[Opening Extracted material section]

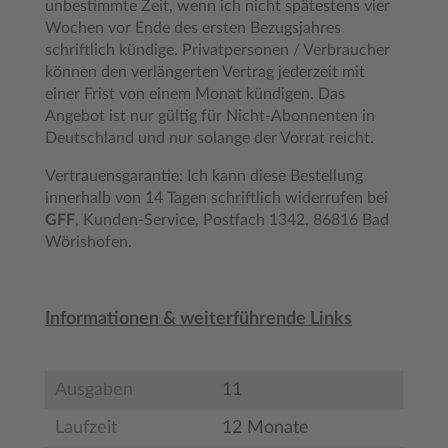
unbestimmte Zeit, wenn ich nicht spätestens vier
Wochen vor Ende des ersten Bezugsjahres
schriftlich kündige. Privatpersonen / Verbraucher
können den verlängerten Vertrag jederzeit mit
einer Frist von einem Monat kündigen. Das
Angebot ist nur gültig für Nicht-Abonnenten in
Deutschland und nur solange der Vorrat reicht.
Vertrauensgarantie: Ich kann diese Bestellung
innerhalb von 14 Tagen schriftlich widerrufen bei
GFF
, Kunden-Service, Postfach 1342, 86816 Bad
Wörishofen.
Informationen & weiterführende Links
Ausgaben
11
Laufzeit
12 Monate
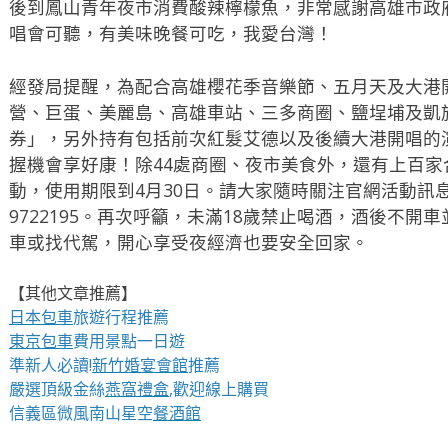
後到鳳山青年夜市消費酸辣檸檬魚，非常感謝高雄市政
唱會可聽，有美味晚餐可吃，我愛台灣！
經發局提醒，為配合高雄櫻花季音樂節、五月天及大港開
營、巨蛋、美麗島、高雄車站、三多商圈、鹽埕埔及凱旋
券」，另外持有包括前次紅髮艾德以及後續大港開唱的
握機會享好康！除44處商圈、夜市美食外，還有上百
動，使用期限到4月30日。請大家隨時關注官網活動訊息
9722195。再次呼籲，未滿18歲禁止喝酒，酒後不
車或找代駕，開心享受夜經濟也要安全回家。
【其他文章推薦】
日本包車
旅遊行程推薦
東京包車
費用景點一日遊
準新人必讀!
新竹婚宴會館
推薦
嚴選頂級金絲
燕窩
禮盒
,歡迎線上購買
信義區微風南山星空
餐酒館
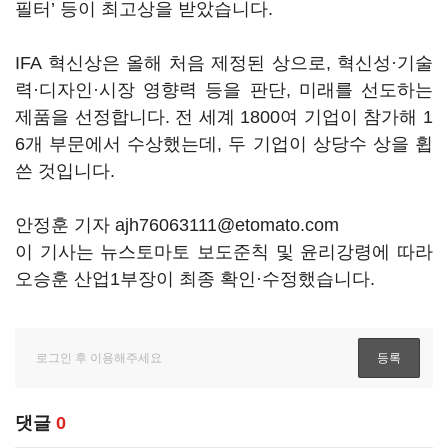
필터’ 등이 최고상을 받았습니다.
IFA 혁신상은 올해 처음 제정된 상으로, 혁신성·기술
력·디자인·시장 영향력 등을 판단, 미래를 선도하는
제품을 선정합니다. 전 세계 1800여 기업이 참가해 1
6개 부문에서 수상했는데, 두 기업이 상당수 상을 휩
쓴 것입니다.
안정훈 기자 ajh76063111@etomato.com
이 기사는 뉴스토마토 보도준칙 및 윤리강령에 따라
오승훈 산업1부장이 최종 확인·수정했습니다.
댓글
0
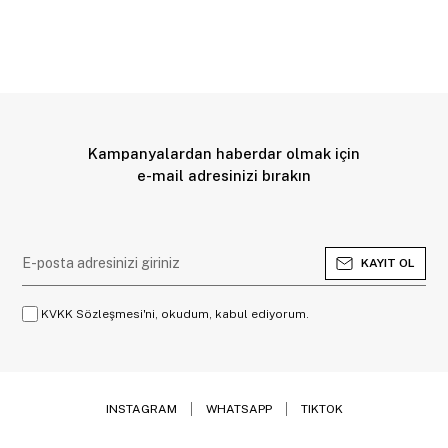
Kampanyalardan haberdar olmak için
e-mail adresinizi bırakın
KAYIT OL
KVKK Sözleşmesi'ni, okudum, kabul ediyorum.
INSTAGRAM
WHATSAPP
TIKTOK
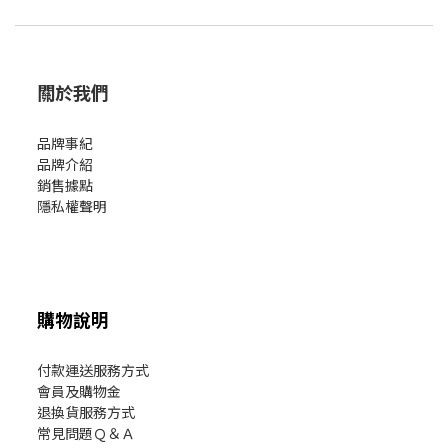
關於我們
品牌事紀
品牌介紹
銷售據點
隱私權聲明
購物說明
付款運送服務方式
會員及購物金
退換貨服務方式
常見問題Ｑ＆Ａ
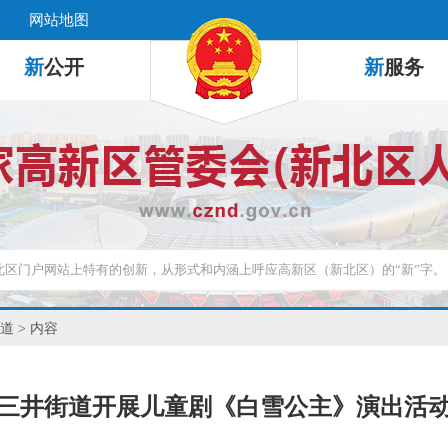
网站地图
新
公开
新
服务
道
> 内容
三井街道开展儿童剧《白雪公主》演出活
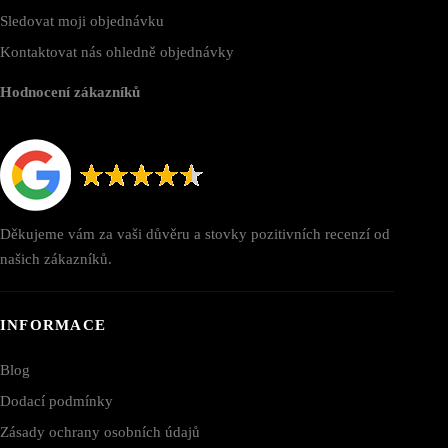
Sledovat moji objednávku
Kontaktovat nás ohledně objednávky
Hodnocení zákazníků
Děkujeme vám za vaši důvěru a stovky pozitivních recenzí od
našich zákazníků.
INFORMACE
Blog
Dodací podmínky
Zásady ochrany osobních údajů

[Closing Extracted material section]
[Opening Extracted material section]

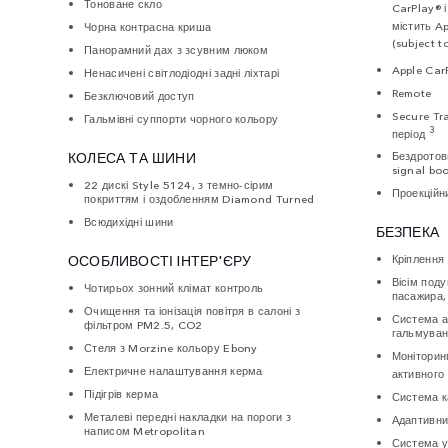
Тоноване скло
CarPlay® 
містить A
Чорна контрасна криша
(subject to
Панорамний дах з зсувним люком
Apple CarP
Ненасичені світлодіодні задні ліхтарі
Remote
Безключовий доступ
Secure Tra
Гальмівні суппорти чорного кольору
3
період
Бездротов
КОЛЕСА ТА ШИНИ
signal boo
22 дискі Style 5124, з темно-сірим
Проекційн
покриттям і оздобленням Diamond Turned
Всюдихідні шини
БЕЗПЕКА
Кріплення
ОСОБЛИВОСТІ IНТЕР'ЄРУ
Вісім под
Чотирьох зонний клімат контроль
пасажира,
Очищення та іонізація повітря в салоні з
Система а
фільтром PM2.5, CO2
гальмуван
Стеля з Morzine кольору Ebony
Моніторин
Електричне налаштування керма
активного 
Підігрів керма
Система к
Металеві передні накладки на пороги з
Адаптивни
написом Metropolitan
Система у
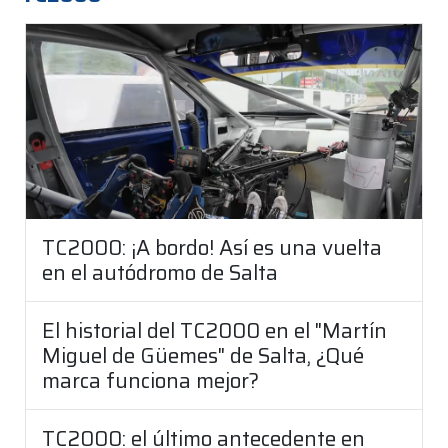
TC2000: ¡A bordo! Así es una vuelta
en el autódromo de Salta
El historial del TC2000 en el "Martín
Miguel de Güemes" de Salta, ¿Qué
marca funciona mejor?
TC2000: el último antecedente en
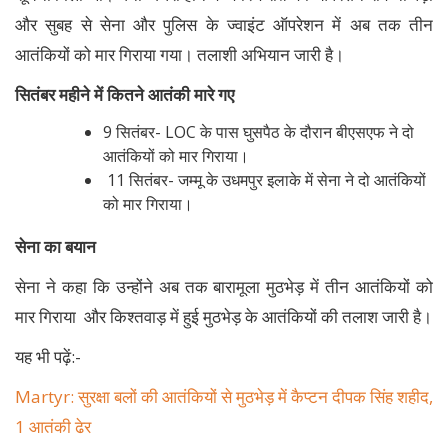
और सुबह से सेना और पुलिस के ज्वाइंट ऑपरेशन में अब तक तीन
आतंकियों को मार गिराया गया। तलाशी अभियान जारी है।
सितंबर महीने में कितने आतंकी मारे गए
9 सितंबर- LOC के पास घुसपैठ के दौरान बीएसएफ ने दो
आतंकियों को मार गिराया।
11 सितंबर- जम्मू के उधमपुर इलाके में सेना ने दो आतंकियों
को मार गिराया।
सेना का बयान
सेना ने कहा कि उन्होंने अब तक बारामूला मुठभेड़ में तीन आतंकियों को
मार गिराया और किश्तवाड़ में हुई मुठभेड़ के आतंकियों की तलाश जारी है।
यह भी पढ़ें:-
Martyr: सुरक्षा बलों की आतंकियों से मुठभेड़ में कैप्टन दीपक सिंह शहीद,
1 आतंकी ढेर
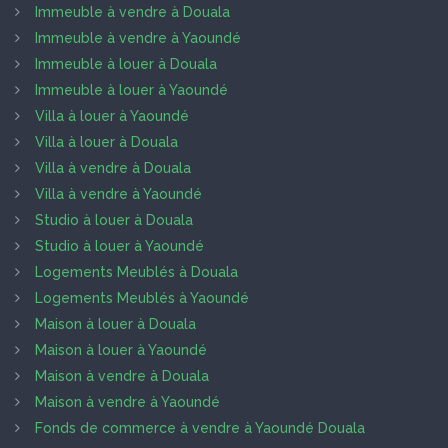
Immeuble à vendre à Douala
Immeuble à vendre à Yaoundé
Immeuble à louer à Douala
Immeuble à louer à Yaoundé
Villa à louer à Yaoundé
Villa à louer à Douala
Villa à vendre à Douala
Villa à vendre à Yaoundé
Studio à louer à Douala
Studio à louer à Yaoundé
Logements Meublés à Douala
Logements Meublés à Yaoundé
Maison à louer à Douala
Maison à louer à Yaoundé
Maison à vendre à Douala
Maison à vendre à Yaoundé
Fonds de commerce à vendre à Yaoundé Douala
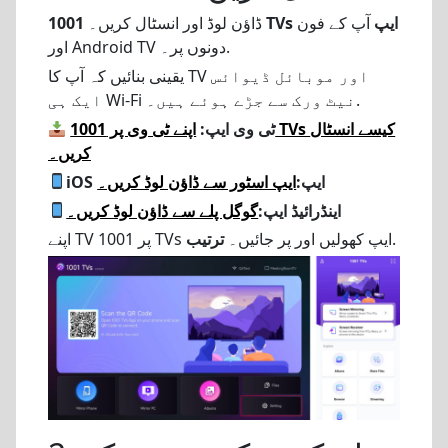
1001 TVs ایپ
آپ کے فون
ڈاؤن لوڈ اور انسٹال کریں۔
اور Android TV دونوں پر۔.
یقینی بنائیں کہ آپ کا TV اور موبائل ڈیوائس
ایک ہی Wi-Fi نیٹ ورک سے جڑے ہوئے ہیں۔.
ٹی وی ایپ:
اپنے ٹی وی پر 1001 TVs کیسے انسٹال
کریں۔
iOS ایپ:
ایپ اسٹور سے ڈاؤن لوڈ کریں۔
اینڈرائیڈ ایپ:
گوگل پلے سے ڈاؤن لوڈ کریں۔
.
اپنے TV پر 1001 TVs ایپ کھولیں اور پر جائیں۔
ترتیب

[Closing Extracted material section]

Job:
Check every line of the records above for the string "керма". Copy those that hold it.

Reply to the exercise:
Електричне налаштування керма
Підігрів керма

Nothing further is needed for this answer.